High Priority Target Datasets

This page lists datasets that we’ve identified for future integration into PUDL, including some which we’ve started work on but are not yet to the point of being available in the main PUDL database which we distribute.

Important

Looking for a specific dataset?

If you need data that’s not in PUDL, open an issue to tell us more about it!

If you’ve already spent a bunch of time wrangling a dataset, we welcome “knowledge contributions” in our pudl-knowledge repository!

If you’re looking to help us integrate a specific dataset into PUDL, find us at office hours and we can talk through next steps.

There’s a huge variety and quantity of data about the US electric utility system available to the public. The data we have integrated is just the beginning! Other data we’ve heard demand for are listed below. If you’re interested in using one of them and would like to add it to PUDL check out our contribution guidelines. If there are other datasets you think we should be looking at integration, don’t hesitate to open an issue on Github requesting the data and explaining why it would be useful.

EIA Form 176

EIA Form 176, also known as the Annual Report of Natural and Supplemental Gas Supply and Disposition, describes the origins, suppliers, and disposition of natural gas on a yearly and state by state basis. EIA Forms 191 and 757a come in the same bulk data download and also pertain to natural gas.

FERC EQR

The FERC Electric Quarterly Reports (EQR), also known as FERC Form 920, includes the details of transactions between different utilities and transactions between utilities and merchant generators. It covers ancillary services as well as energy and capacity, time and location of delivery, prices, contract length, etc. It’s one of the few public sources of information about renewable energy power purchase agreements (PPAs). This is a large (~100s of GB) dataset composed of a very large number of relatively clean CSV files, but it requires fuzzy processing to get at some of the interesting and only indirectly reported attributes.

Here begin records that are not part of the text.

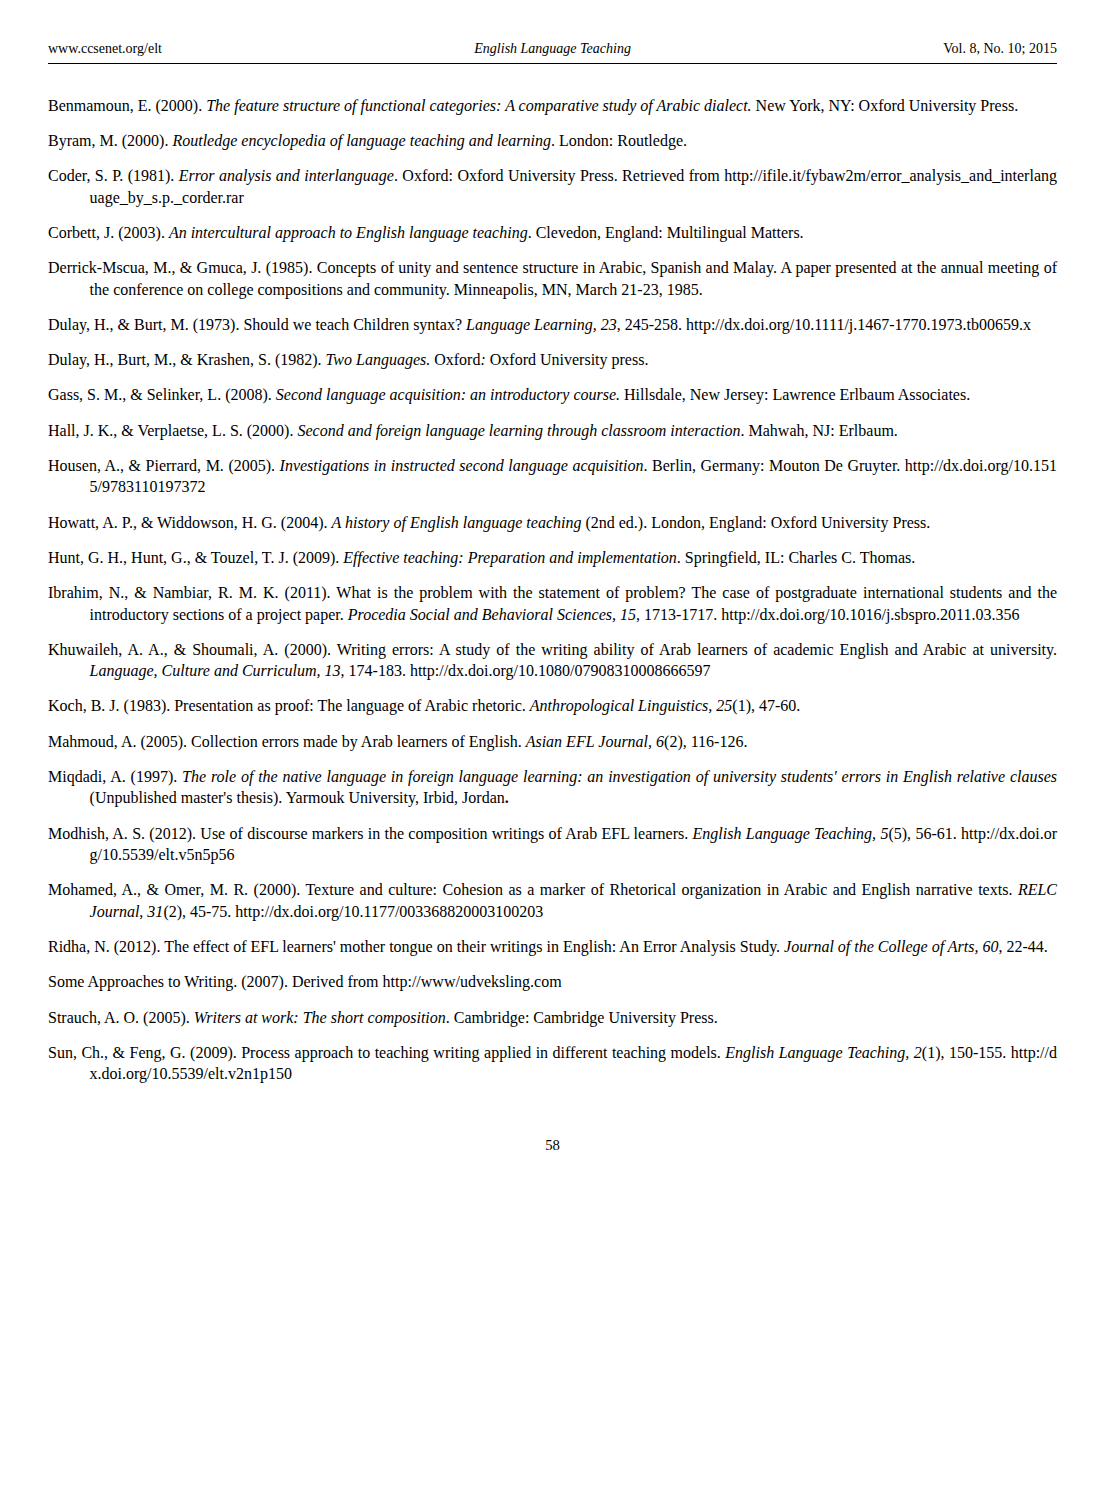www.ccsenet.org/elt English Language Teaching Vol. 8, No. 10; 2015
Benmamoun, E. (2000). The feature structure of functional categories: A comparative study of Arabic dialect. New York, NY: Oxford University Press.
Byram, M. (2000). Routledge encyclopedia of language teaching and learning. London: Routledge.
Coder, S. P. (1981). Error analysis and interlanguage. Oxford: Oxford University Press. Retrieved from http://ifile.it/fybaw2m/error_analysis_and_interlanguage_by_s.p._corder.rar
Corbett, J. (2003). An intercultural approach to English language teaching. Clevedon, England: Multilingual Matters.
Derrick-Mscua, M., & Gmuca, J. (1985). Concepts of unity and sentence structure in Arabic, Spanish and Malay. A paper presented at the annual meeting of the conference on college compositions and community. Minneapolis, MN, March 21-23, 1985.
Dulay, H., & Burt, M. (1973). Should we teach Children syntax? Language Learning, 23, 245-258. http://dx.doi.org/10.1111/j.1467-1770.1973.tb00659.x
Dulay, H., Burt, M., & Krashen, S. (1982). Two Languages. Oxford: Oxford University press.
Gass, S. M., & Selinker, L. (2008). Second language acquisition: an introductory course. Hillsdale, New Jersey: Lawrence Erlbaum Associates.
Hall, J. K., & Verplaetse, L. S. (2000). Second and foreign language learning through classroom interaction. Mahwah, NJ: Erlbaum.
Housen, A., & Pierrard, M. (2005). Investigations in instructed second language acquisition. Berlin, Germany: Mouton De Gruyter. http://dx.doi.org/10.1515/9783110197372
Howatt, A. P., & Widdowson, H. G. (2004). A history of English language teaching (2nd ed.). London, England: Oxford University Press.
Hunt, G. H., Hunt, G., & Touzel, T. J. (2009). Effective teaching: Preparation and implementation. Springfield, IL: Charles C. Thomas.
Ibrahim, N., & Nambiar, R. M. K. (2011). What is the problem with the statement of problem? The case of postgraduate international students and the introductory sections of a project paper. Procedia Social and Behavioral Sciences, 15, 1713-1717. http://dx.doi.org/10.1016/j.sbspro.2011.03.356
Khuwaileh, A. A., & Shoumali, A. (2000). Writing errors: A study of the writing ability of Arab learners of academic English and Arabic at university. Language, Culture and Curriculum, 13, 174-183. http://dx.doi.org/10.1080/07908310008666597
Koch, B. J. (1983). Presentation as proof: The language of Arabic rhetoric. Anthropological Linguistics, 25(1), 47-60.
Mahmoud, A. (2005). Collection errors made by Arab learners of English. Asian EFL Journal, 6(2), 116-126.
Miqdadi, A. (1997). The role of the native language in foreign language learning: an investigation of university students' errors in English relative clauses (Unpublished master's thesis). Yarmouk University, Irbid, Jordan.
Modhish, A. S. (2012). Use of discourse markers in the composition writings of Arab EFL learners. English Language Teaching, 5(5), 56-61. http://dx.doi.org/10.5539/elt.v5n5p56
Mohamed, A., & Omer, M. R. (2000). Texture and culture: Cohesion as a marker of Rhetorical organization in Arabic and English narrative texts. RELC Journal, 31(2), 45-75. http://dx.doi.org/10.1177/003368820003100203
Ridha, N. (2012). The effect of EFL learners' mother tongue on their writings in English: An Error Analysis Study. Journal of the College of Arts, 60, 22-44.
Some Approaches to Writing. (2007). Derived from http://www/udveksling.com
Strauch, A. O. (2005). Writers at work: The short composition. Cambridge: Cambridge University Press.
Sun, Ch., & Feng, G. (2009). Process approach to teaching writing applied in different teaching models. English Language Teaching, 2(1), 150-155. http://dx.doi.org/10.5539/elt.v2n1p150
58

Transmission and Distribution Systems

In order to run electricity system operations models and cost optimizations, you need some kind of model of the interconnections between generation and loads. There doesn’t appear to be a generally accepted, publicly available set of these network descriptions (yet!).

EIA Thermoelectric Water Usage

EIA Water records water use by thermal generating stations in the US.

MSHA Mines and Production

The MSHA Mines & Production dataset describes coal production by mine and operating company along with statistics about labor productivity and safety. This is a smaller dataset (100s of MB) available as relatively clean and well structured CSV files. .. _data-ces:

Machine Readable Clean Energy Standards

Renewable Portfolio Standards (RPS) and Clean Energy Standards (CES) have emerged as one of the primary policy tools to decarbonize the US electricity supply. Researchers who model future electricity systems need to include these binding regulations as constraints on their models to ensure that the systems they explore are legally compliant. Unfortunately for modelers, RPS and CES regulations vary from state to state. Sometimes there are carve outs for different types of generation, and sometimes there are different requirements for different types of utilities or distributed resources. Our goal is to compile a programmatically usable database of RPS/CES policies in the US for quick and easy reference by modelers.